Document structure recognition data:
☆ ☆ ☆
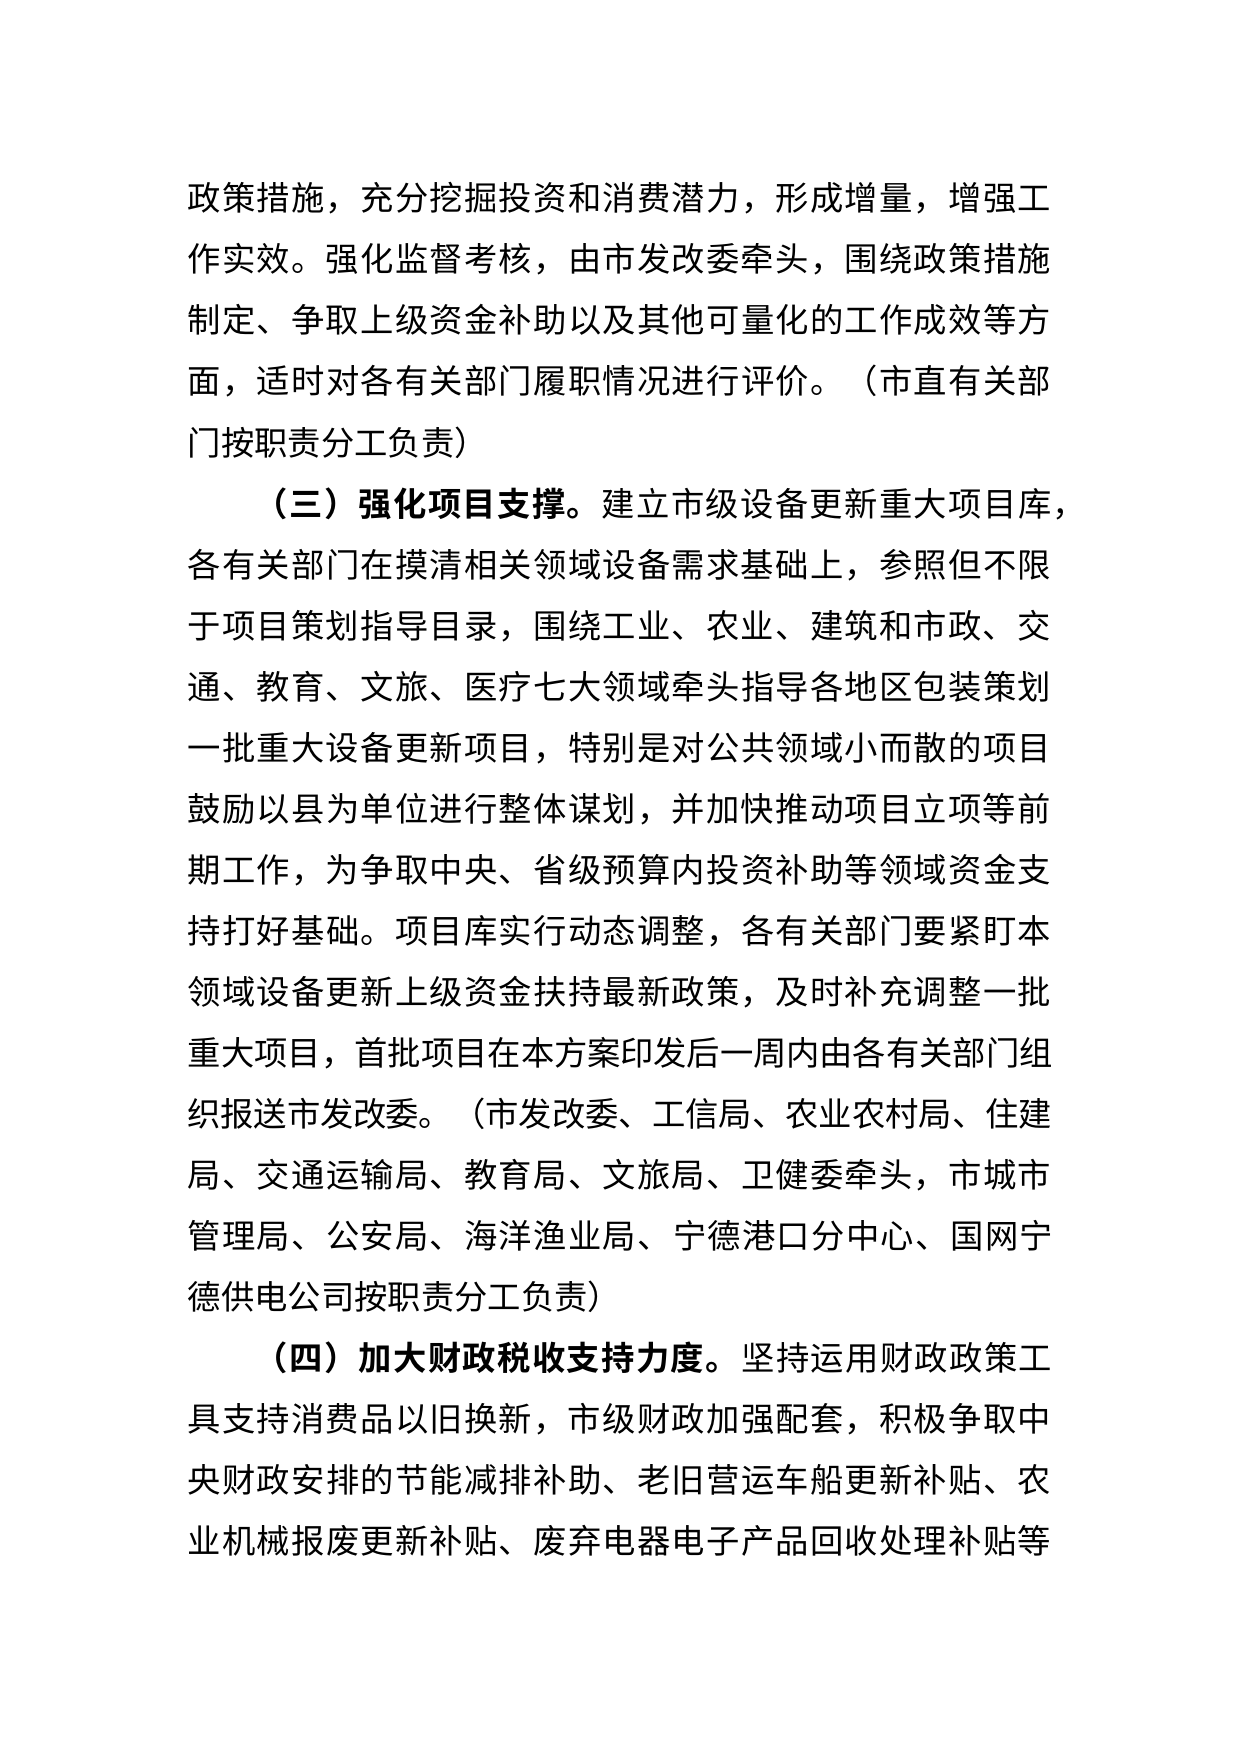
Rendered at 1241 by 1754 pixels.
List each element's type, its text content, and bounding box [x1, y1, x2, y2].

text （三）强化项目支撑。建立市级设备更新重大项目库，各有关部门在摸清相关领域设备需求基础上，参照但不限于项目策划指导目录，围绕工业、农业、建筑和市政、交通、教育、文旅、医疗七大领域牵头指导各地区包装策划一批重大设备更新项目，特别是对公共领域小而散的项目鼓励以县为单位进行整体谋划，并加快推动项目立项等前期工作，为争取中央、省级预算内投资补助等领域资金支持打好基础。项目库实行动态调整，各有关部门要紧盯本领域设备更新上级资金扶持最新政策，及时补充调整一批重大项目，首批项目在本方案印发后一周内由各有关部门组织报送市发改委。（市发改委、工信局、农业农村局、住建局、交通运输局、教育局、文旅局、卫健委牵头，市城市管理局、公安局、海洋渔业局、宁德港口分中心、国网宁德供电公司按职责分工负责） [187, 467, 1053, 1322]
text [187, 162, 1053, 467]
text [187, 1322, 1053, 1566]
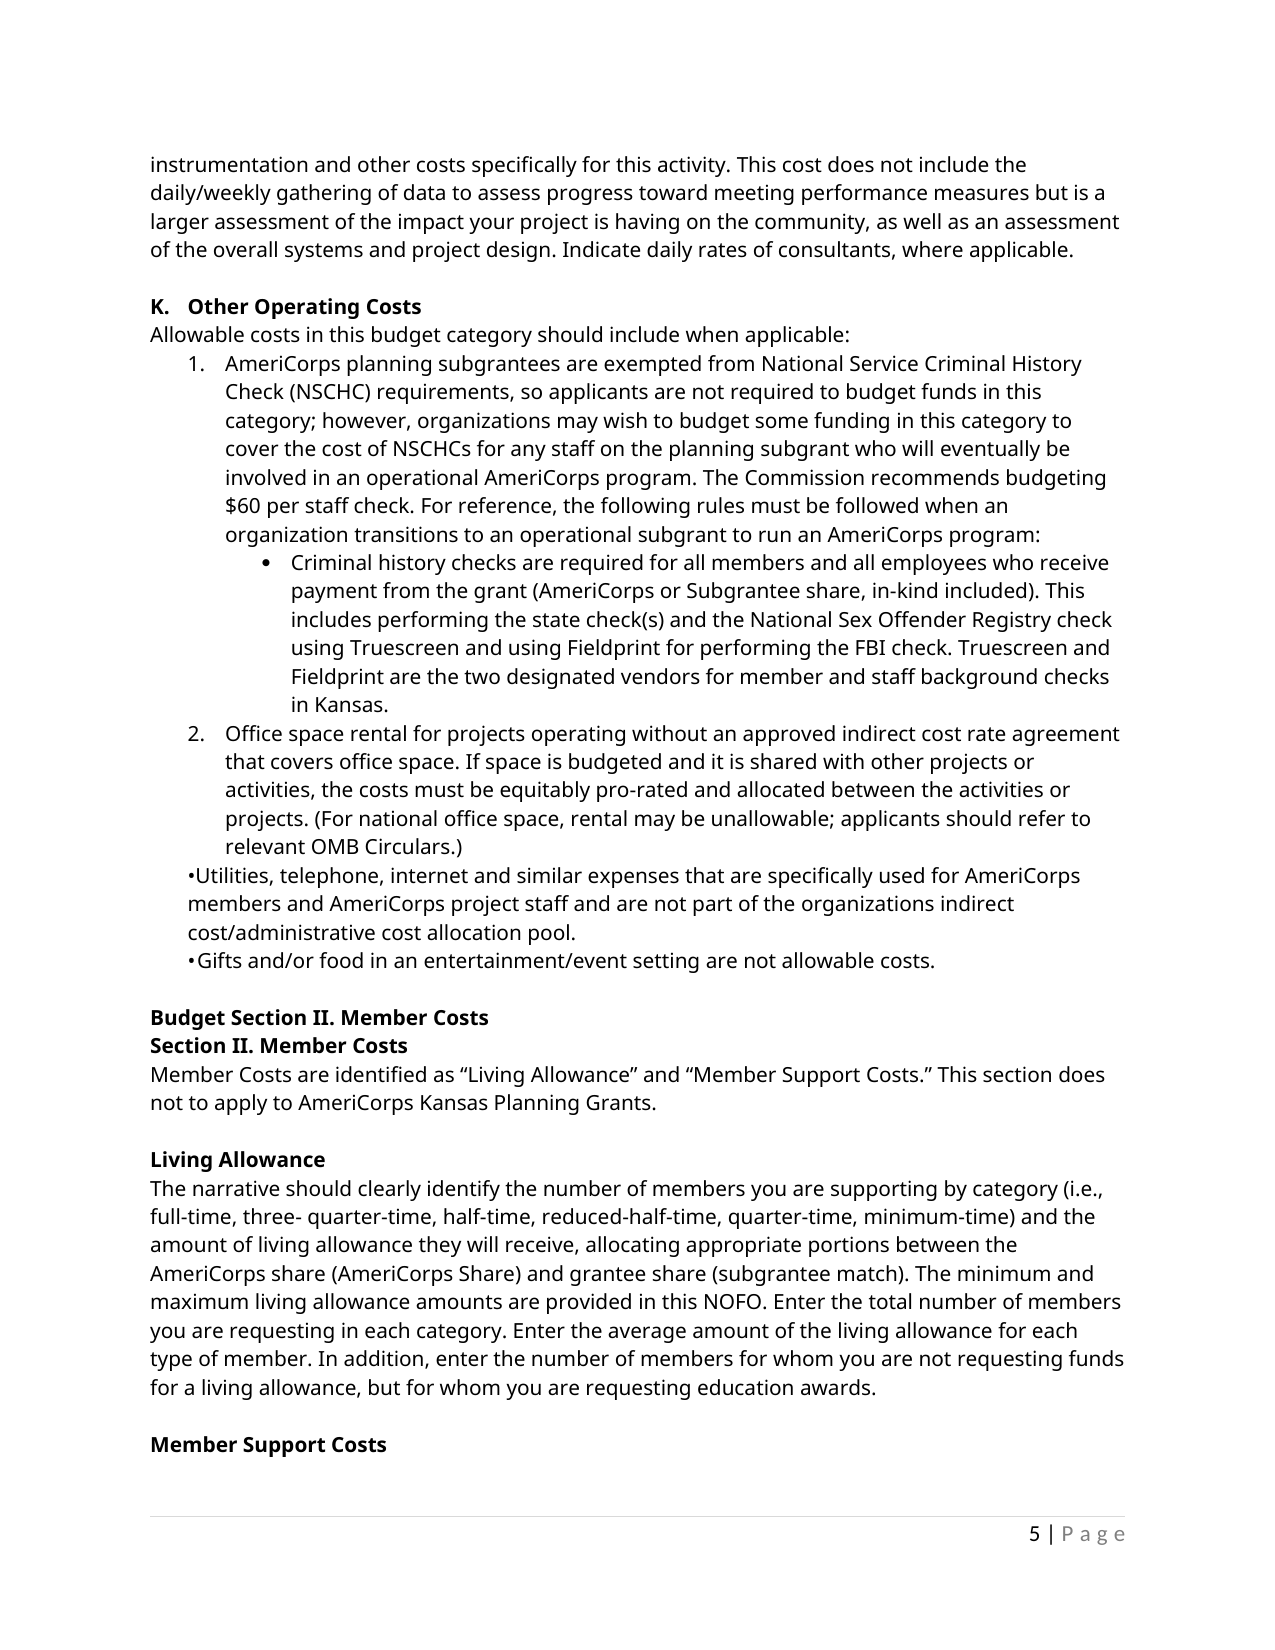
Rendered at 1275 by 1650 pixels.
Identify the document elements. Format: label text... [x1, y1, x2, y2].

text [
☆ ☆ ☆
- _Work instruction_
In the records, locate each line holding the string "pixels" and copy it.

- _Response_
Rendered at 1241 by 1754 pixels.
Rendered at 1275 by 1650 pixels.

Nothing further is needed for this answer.